Corriere del Mezzogiorno (Campania)
La famiglia del killer di Siani e gli sfarzi in carcere «Voglio dolci e abiti firmati»
I colloqui tra il giovane Antonio e la moglie: «Mi hai portato le lenzuola macchiate d’olio qui dentro ho fatto una brutta figura» Sul blog: «Mio figlio crescerà come il nonno»
Non solo i capi griffati da 2.000 euro a stagione: per mantenere salda la leadership in carcere Antonio Nuvoletto, pronipote (con una o al posto della a per un errore anagrafico) di Angelo Nuvoletta, condannato all’ergastolo come mandante dell’omicidio Siani, aveva bisogno di cibo di prima qualità e biancheria impeccabile. Se i pacchi che gli arrivavano in cella non erano all’altezza, fioccavano i rimproveri alla moglie Daniela. Emerge anche questo dall’ordinanza cautelare notificata martedì, al termine di indagini coordinate dai pm Mariella Di Mauro e Giuseppe Visone, a Nuvoletto e ad altre 15 persone ritenute coinvolte nel controllo criminale di Marano e dintorni. Non era, spiega il gip Maria Laura Ciollaro, solo una questione di bella vita. Prendiamo i capi griffati, per esempio: «Anche tale dettaglio, per quanto apparentemente banale — si legge nell’ordinanza — è altamente significativo del ruolo di leader criminale che Nuvoletto riteneva di ricoprire e di dover mantenere nonostante la detenzione. È infatti nota l’importanza degli status symbol, quali sono senz’altro gli abiti firmati, anche all’interno degli istituti penitenziari».

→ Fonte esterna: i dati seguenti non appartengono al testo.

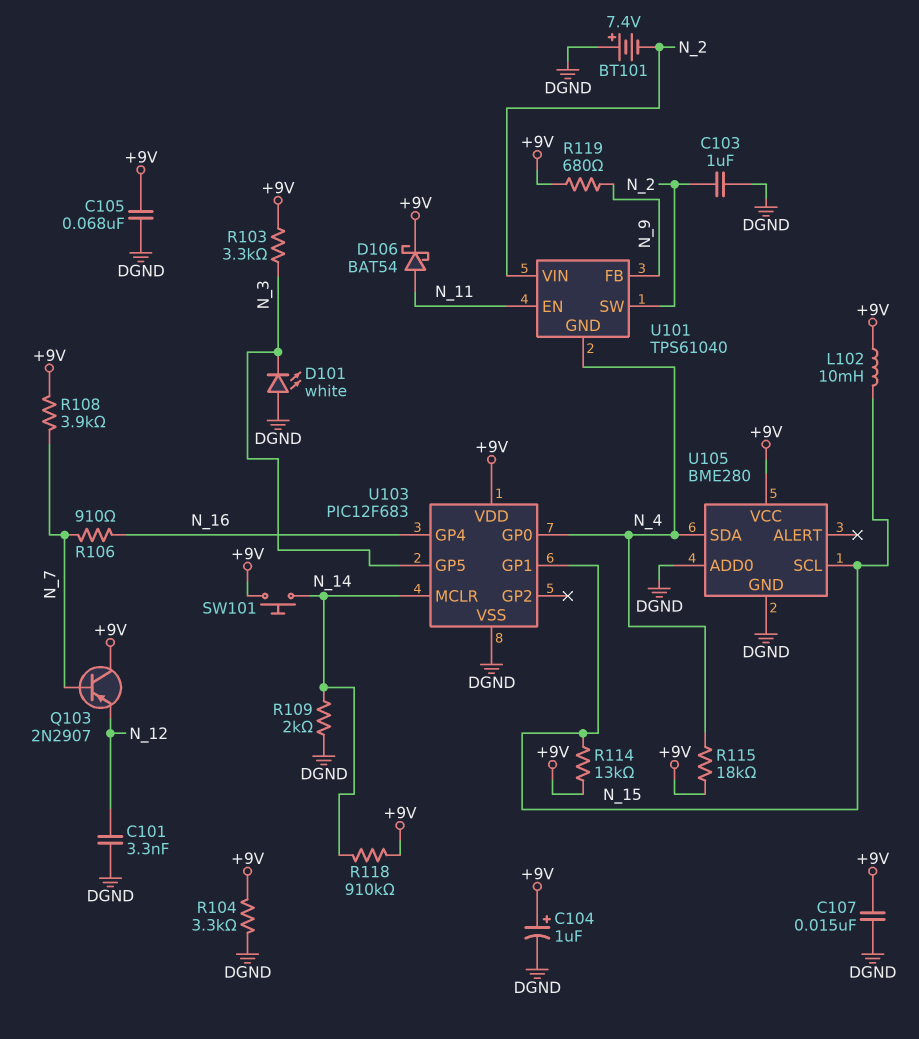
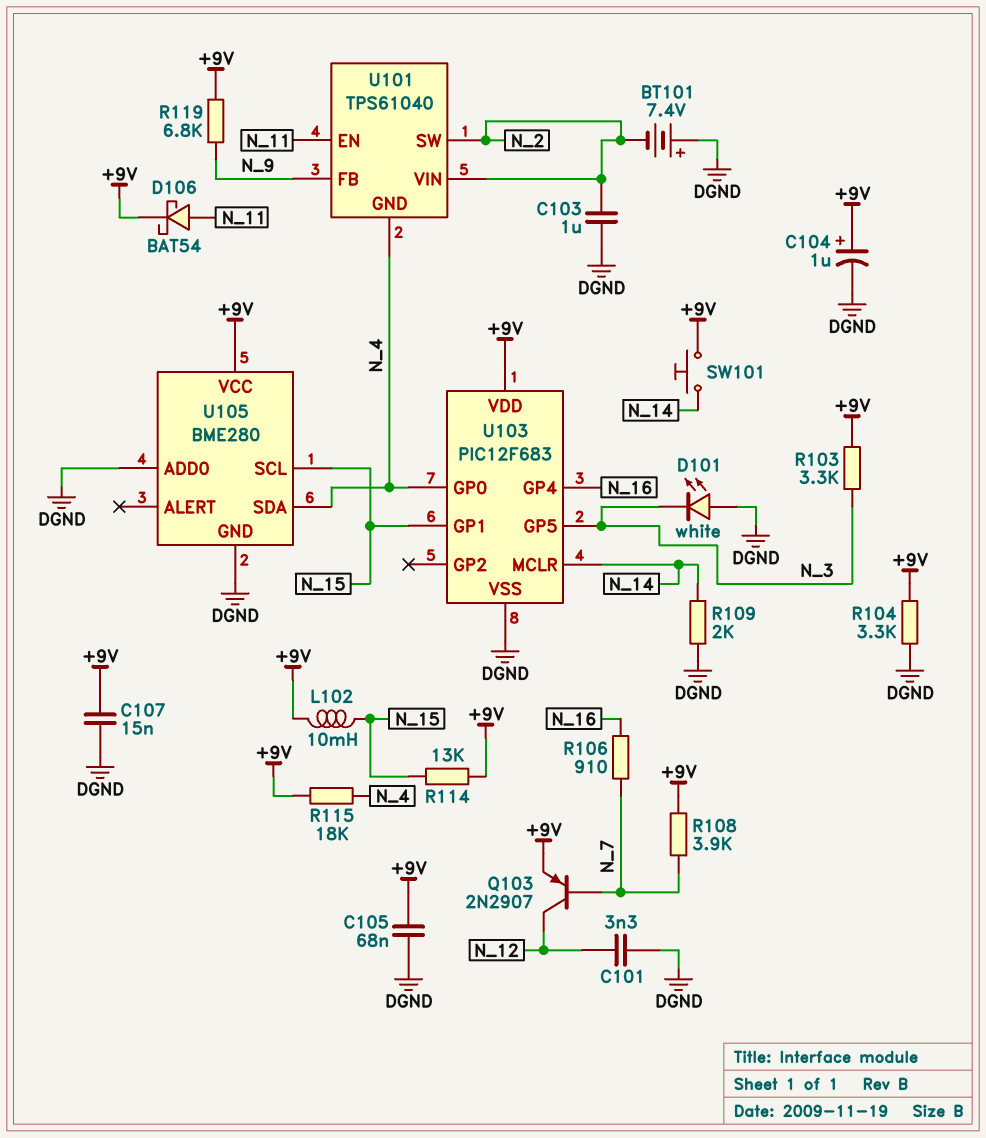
Q103: PNP 2N2907 (B N_7, C +9V, E N_12) -> PNP 2N2907 (B N_7, C N_12, E +9V)
R118: 910k (+9V, N_14) -> none
R119: 680 (+9V, N_9) -> 6.8k (+9V, N_9)

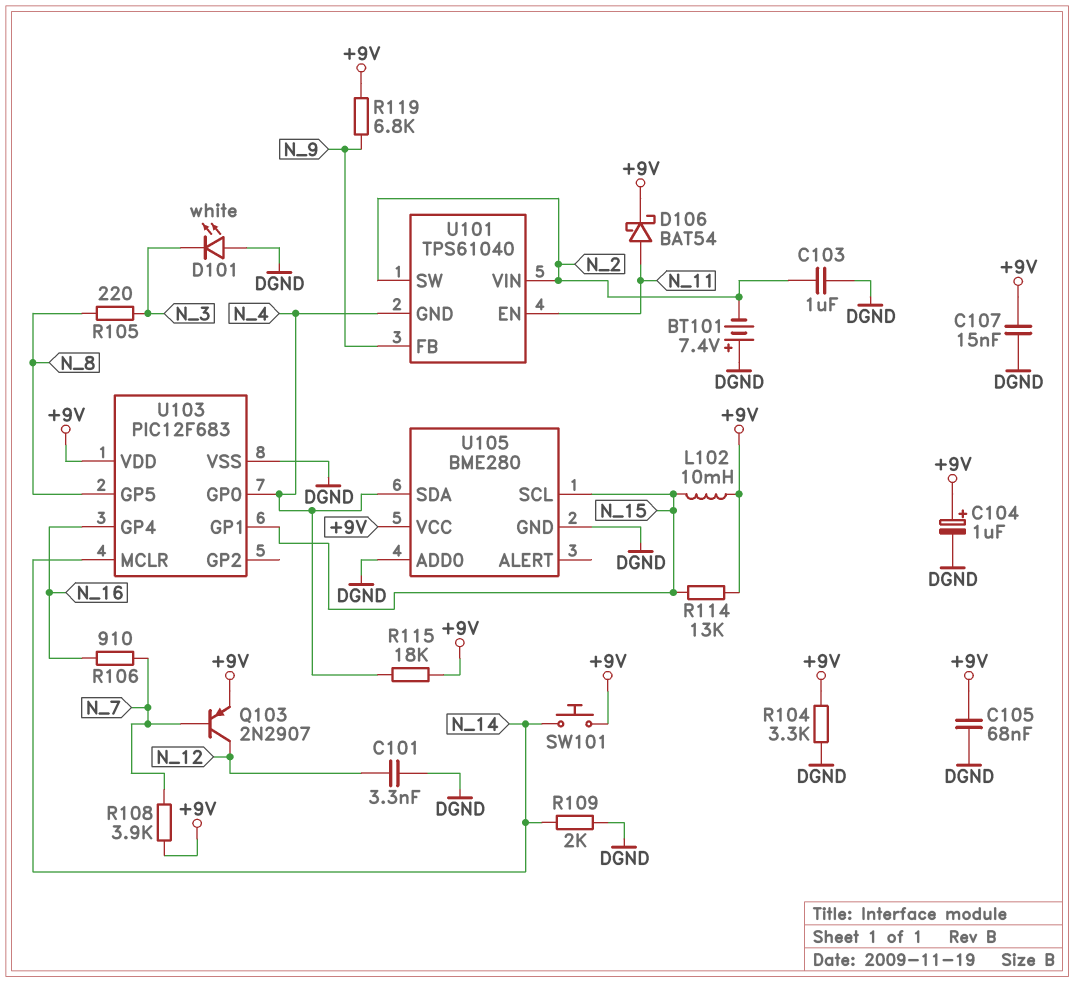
R103: 3.3k (+9V, N_3) -> none
R105: none -> 220 (N_3, N_8)
U103 pin GP5: N_3 -> N_8

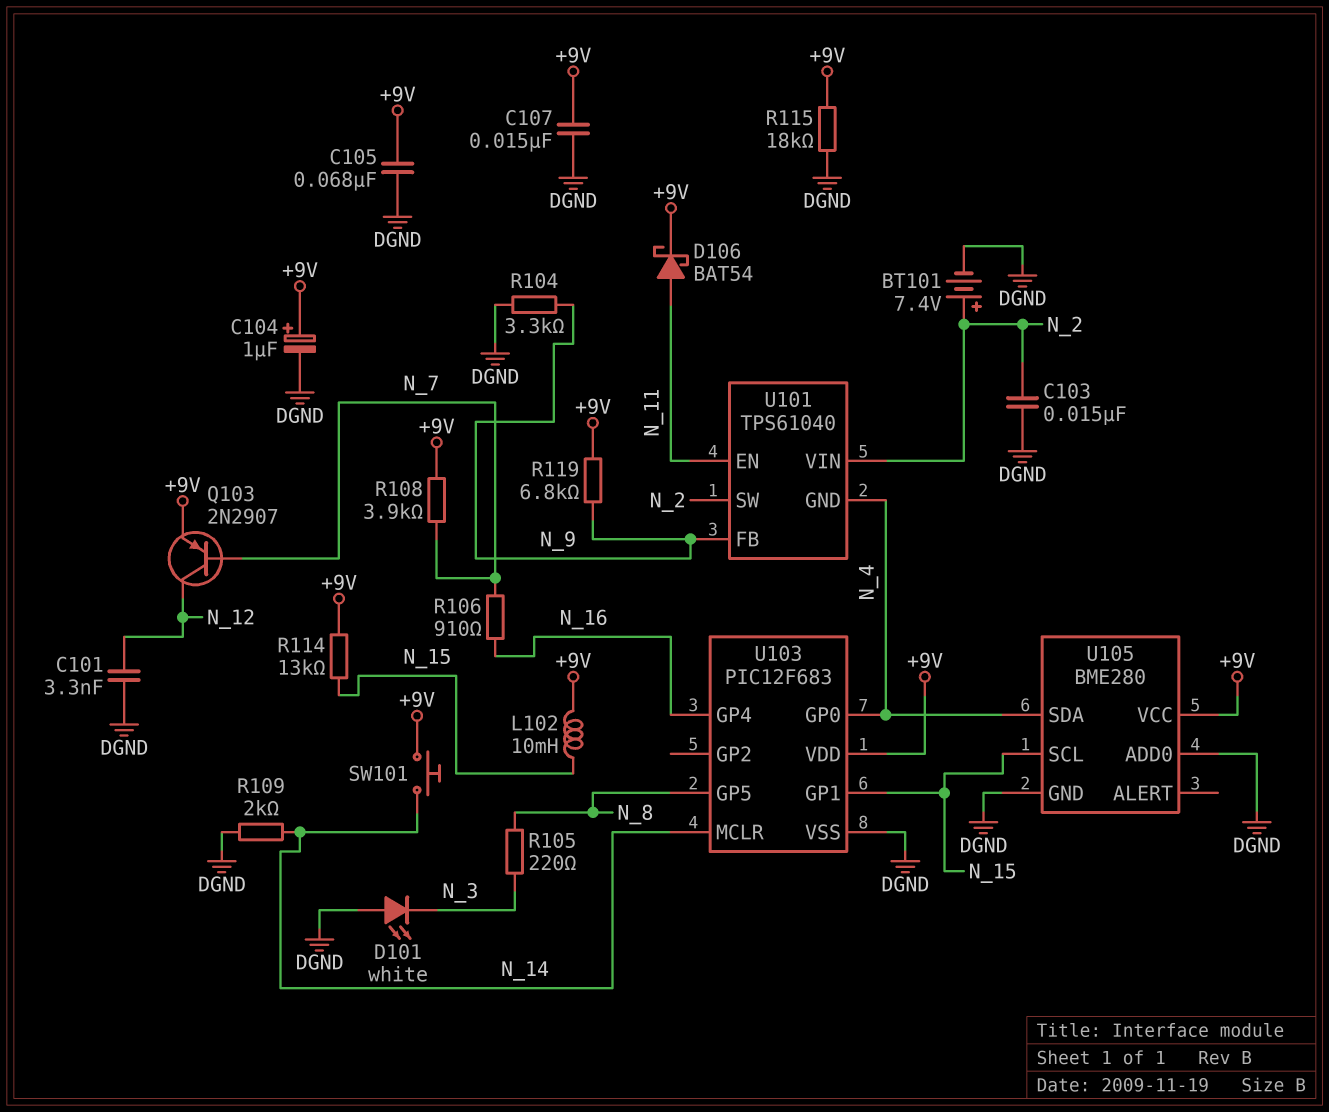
BT101: 7.4V (plus DGND, minus N_2) -> 7.4V (plus N_2, minus DGND)
C103: 1uF (DGND, N_2) -> 15nF (DGND, N_2)
R104: 3.3k (+9V, DGND) -> 3.3k (DGND, N_9)
R115: 18k (+9V, N_4) -> 18k (+9V, DGND)

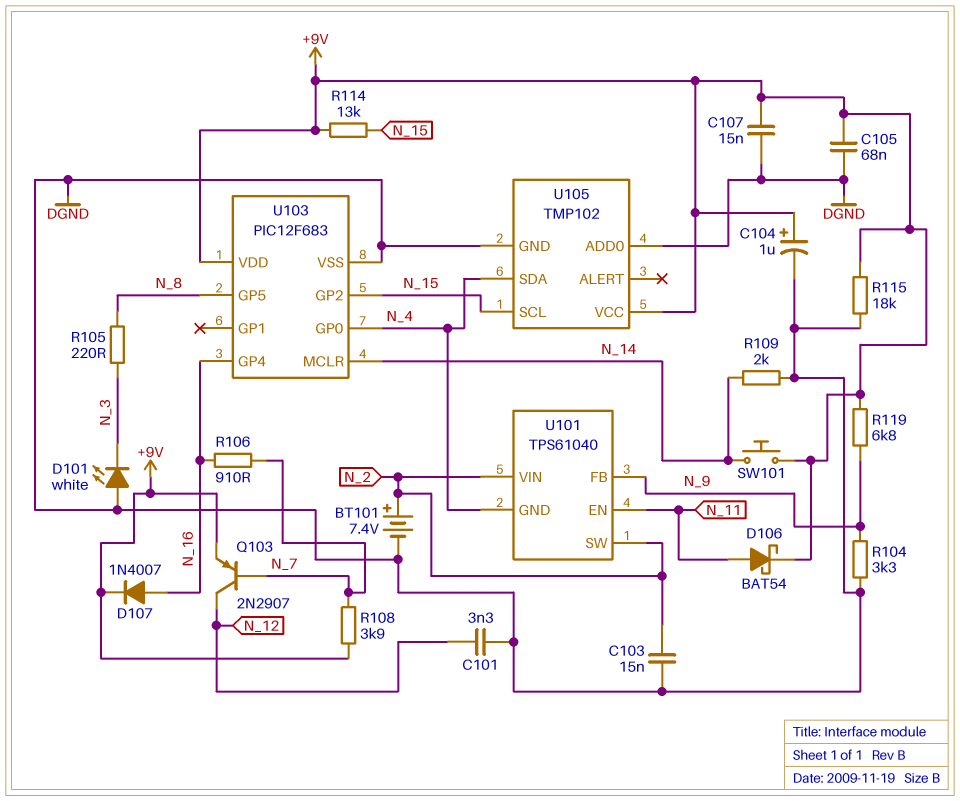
D107: none -> diode 1N4007 (A N_16, K +9V)
L102: 10mH (+9V, N_15) -> none
U103 pin GP1: N_15 -> none
U103 pin GP2: none -> N_15
U105: BME280 -> TMP102

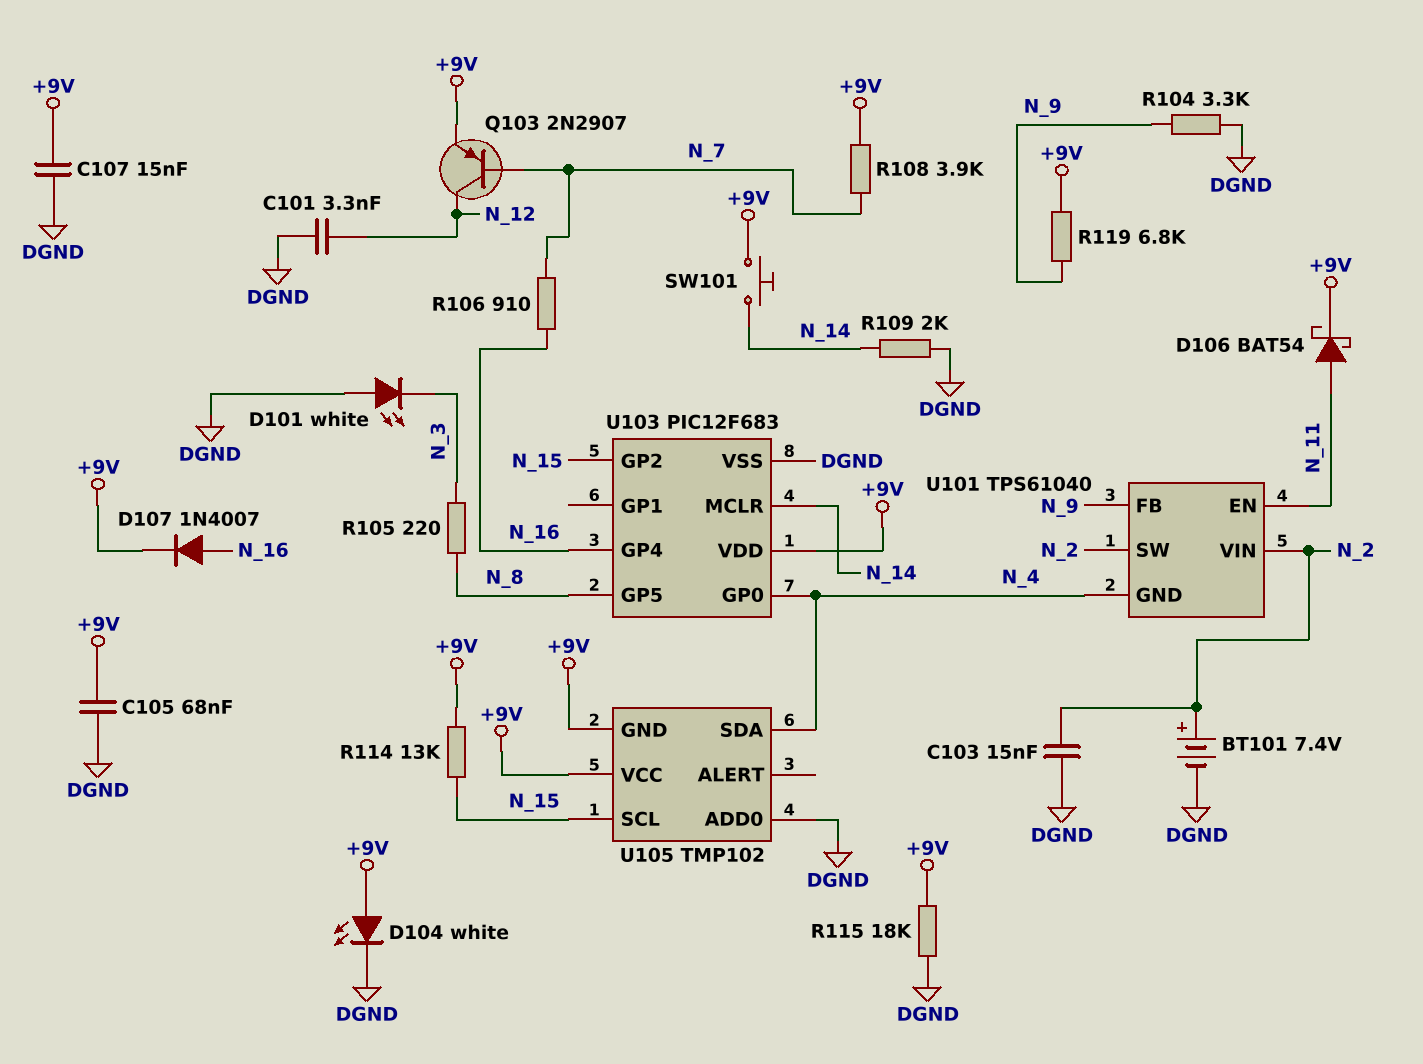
C104: 1uF (plus +9V, minus DGND) -> none
D104: none -> LED white (A +9V, K DGND)
U105 pin GND: DGND -> +9V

Il boss così esigente e attento ai dettagli è nato l’8 ottobre 1985, due settimane dopo l’omicidio di Giancarlo Siani. Orgoglioso di essere il nipote di «don» Lorenzo Nuvoletta, figlio di suo figlio Angelo, si augura per i figli un futuro nel segno della tradizione: «Da poco — scriveva nel 2017 su un blog — mi è nato un figlio maschio; lo crescerò con tanto affetto e spero che erediterà i principi del nonno e dei suoi amici!!!».
Antonio, di conseguenza, non pensa minimamente di cambiare vita e mentalità. Finge interesse per la religione evangelica e comincia a frequentare un corso di approfondimento, ma ai familiari che vanno a fargli visita spiega, sorridendo, che la religione non gli interessa affatto: va al corso solo per incontrare altri due boss suoi amici. Non solo: durante un colloquio in carcere con la moglie, scrive il gip, emergeva «la caratura delinquenziale di Nuvoletto durante un battibecco in cui la donna lo esortava a fare tesoro dell’esperienza carceraria per maturare una scelta di vita improntata alla legalità. Antonio reagiva aspramente dicendo che una volta fuori avrebbe saputo lui come comportarsi (evidentemente intendendo reiterare le sue condotte illecite) e facendo presente alla moglie che i suoi familiari hanno sempre saputo che tipo di vita conducesse». Non è questa l’unica circostanza in cui Antonio strapazza Daniela. Un’altra volta, per esempio, le rimprovera di avergli fatto fare brutta figura con i compagni di cella a causa di lenzuola e dolci non all’altezza del suo rango di capo.
Antonio: «Amore, le lenzuola bucate, le lenzuola...».
Daniela: «Ma come bucate?».
Antonio: «Mo le caccio. Bucate, sporche di olio verde. Quando facciamo il letto lo facciamo insieme con i compagni, quando arriva la roba nuova. Quando ho aperto quelle lenzuola...». Daniela: «Di olio?». Antonio: «Ho detto: uha, mi sembra strano... Amore, capisci, per un paio di lenzuola mi hai fatto fare una figura di m...».
Daniela: «Allora, sentimi, io non ti dovevo entrare i panni, perché con il peso non ce la facevamo con i taralli e tutta questa roba qua del mangiare».
Antonio: «Non mi hai entrato un dolce a Natale!».
Daniela: «Ma come? Io ti ho entrato i roccocò!».
Antonio: «I roccocò? E che sono? Qui tutti quanti hanno cacciato babà, code d’aragosta...».
Commenta il giudice: «Nel richiamo è vivo il risentimento, seppure mascherato da un ironico sorriso. Antonio teme che la sua figura di leader sia sminuita nei confronti degli altri detenuti. Insiste facendo notare alla moglie che durante il momento di condivisione delle feste natalizie gli altri hanno portato dolci di tutto rispetto, mentre lui non aveva “cartucce da sparare”».